THE MARCH OF THE LAITY

STRENNA 2009, by Pascual Chávez Villanueva
A VAST MOVEMENT FOR THE YOUNG
Solidarity is shown through. the civil, social and missionary volunteer movement.It constitutes for the individual a possible significant vocation of commitment. Understood as willingness to devote time to the advancement of promotional, educative and pastoral initiatives, it leads persons to the sharing of responsibility. (CMS 20)
Speaking about the "Salesian Family" today is to describe a certain "sense of citizenship." The expression is not found in Don Bosco's "terminology," but it is present in his heart and in the spirit of everything he did. There can be no doubt that for our Father the centre and purpose of his whole life was the mission received from God which he saw taking shape more and more clearly following his dream at nine years of age, without that dispensing him from the obligation, which at times was difficult and painful, of discerning the path it was to take and discovering the means to put it into practice. The various activities and work Don Bosco undertook, including the founding of his Congregation, and with Mary Mazzarello, that of the Daughters of Mary Help of Christians were not an end in themselves, but a way of carrying out the mission. Describing the charism as "Salesian" rather than suggesting any sense of direct descent indicates a spirit and a style of action inspired by the loving kindness of Saint Francis of Sales. It is possible to think of a movement as formed by concentric circles at the centre of which is the "animating nucleus" which is the FMA and the SDB consecrated religious. Certainly the tiny seed has become a large tree and this a wood. In the 2009 Strenna I expressed the very practical form of our mission in this way: "Let us commit ourselves to making the Salesian Family a vast movement of persons for the salvation of the young".
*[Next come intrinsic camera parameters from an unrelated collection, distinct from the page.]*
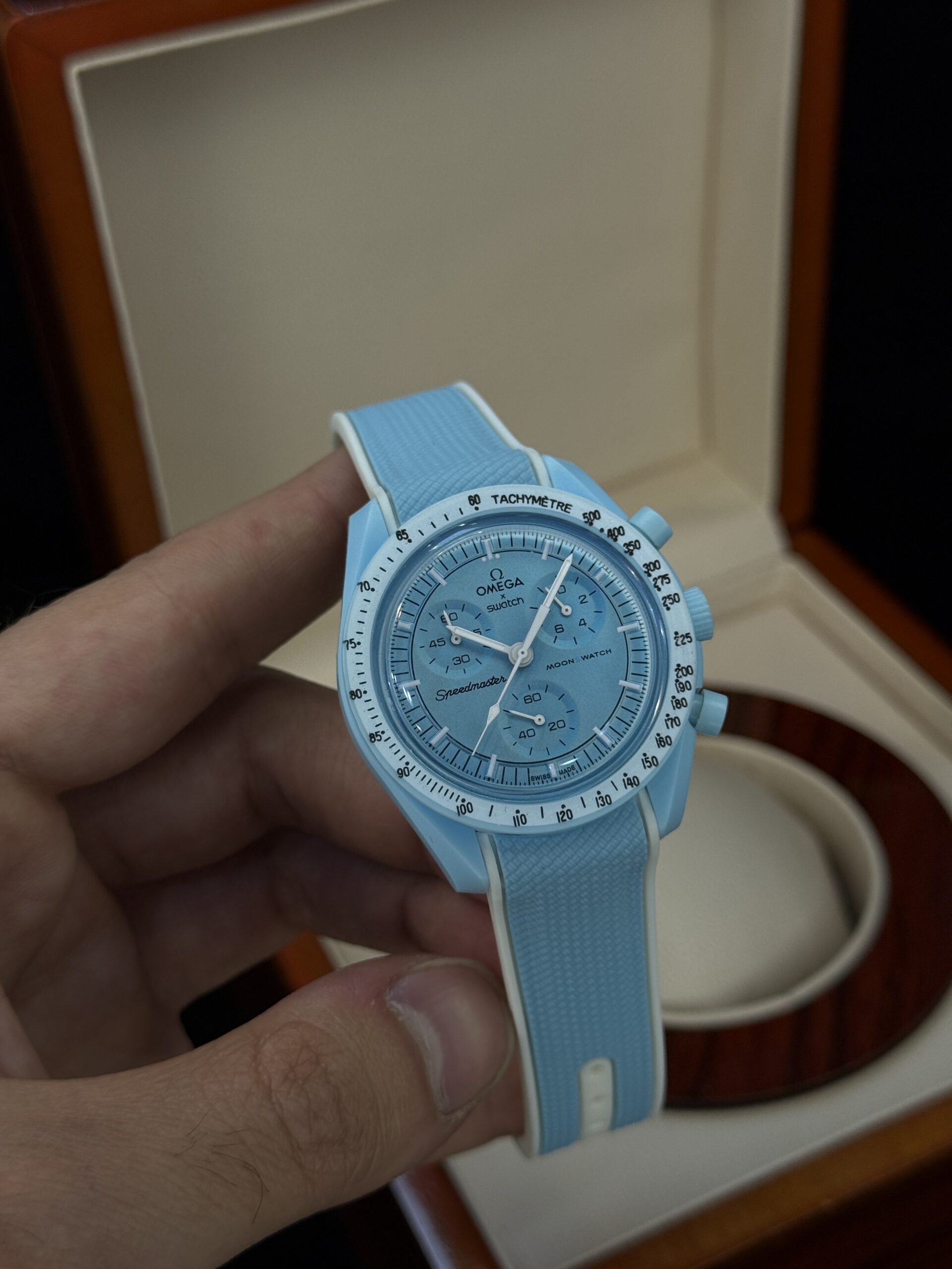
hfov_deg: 30.3
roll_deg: +4.6
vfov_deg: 39.7
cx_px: 476
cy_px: 634
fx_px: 1760
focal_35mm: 48
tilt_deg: -37.8
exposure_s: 1/1642
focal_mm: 6.76
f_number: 1.78
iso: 80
We are then a "family", not a "work group"; a family which lives in communion and has a mission, like a heart that beats with a double rhythm, the systolic and the diastolic, the two alternatives which cannot be separated without losing their identity. Two documents point the way: the Common Identity Card and the Common Mission Statement. Communion points us towards an affective relationship, an appreciation of individuals and of groups, it speaks of doing things together and conviviality. The mission reminds us that it is not a question of just "being together" as on mount Tabor, but of working in harmony for the education and the evangelisation of the young. The clearest example of this dialectic union is to be found in the Past Pupils' belonging to the Salesian Family. The Salesian Constitutions say that thy "are also members [of the SF] by reason of the education they have received" (SDB.C. 5). No one who has been in one of our houses or centres can be "rejected", something unthinkable in a family. "The bonds are closer when they commit themselves to take an active part in the Salesian mission in the world" (ibidem): in a family the collaboration of everyone in the common mission is no small matter. Speaking about a "movement" underlines the dynamism of the mission and recalls the passage in the gospel which describes Jesus walking towards Emmaus with two disciples; the disciples for us are the young: we are called to accompany them to Jesus, the only one who can give meaning to their lives.